• **Given records**:
══════════

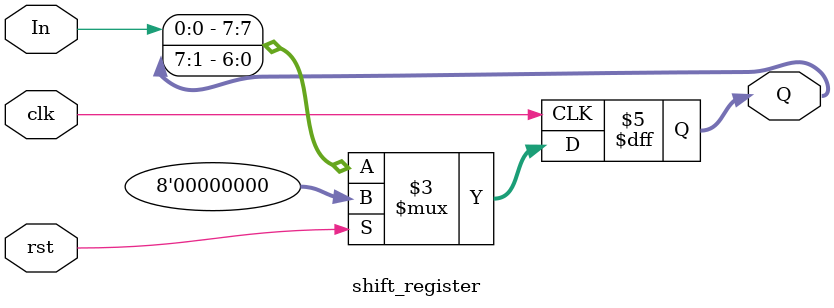
<source format=v>
module shift_register #(parameter WIDTH = 8) 
(
    input In,
    input clk,
    input rst,
    output reg [WIDTH - 1:0] Q
);
    always @(posedge clk) begin
        if (rst)
            Q <= 0;
        else
            Q <= {In, Q[WIDTH - 1:1]};
    end
endmodule
    
</source>
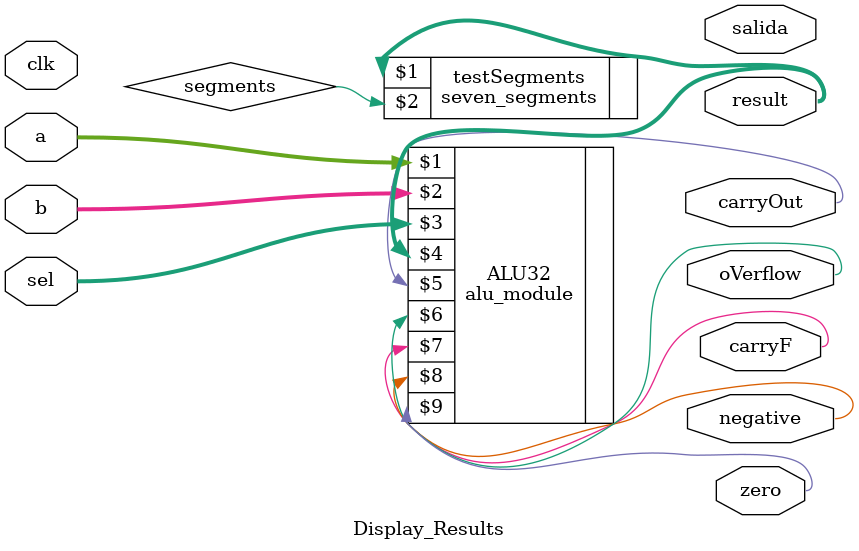
<source format=sv>
module Display_Results(input logic [3:0] a, b,
					input logic [3:0] sel,
					input logic clk,
					output logic [3:0] result,
					output logic carryOut, salida,
					output logic oVerflow, carryF, negative, zero);
					
		logic [3:0] sumResult;
		
		alu_module #(64) ALU32(a, b, sel, result, carryOut, oVerflow, carryF, negative, zero); 
		seven_segments testSegments(result, segments);
endmodule 
</source>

══════════

• **What to produce**: Look above for the line with "output reg [WIDTH - 1:0] Q" and copy exactly from it through the line with "output logic oVerflow, carryF, negative, zero);", both included. Omit the pictures.

• **Answer for the task**:
    output reg [WIDTH - 1:0] Q
);
    always @(posedge clk) begin
        if (rst)
            Q <= 0;
        else
            Q <= {In, Q[WIDTH - 1:1]};
    end
endmodule
    
</source>
<source format=sv>
module Display_Results(input logic [3:0] a, b,
					input logic [3:0] sel,
					input logic clk,
					output logic [3:0] result,
					output logic carryOut, salida,
					output logic oVerflow, carryF, negative, zero);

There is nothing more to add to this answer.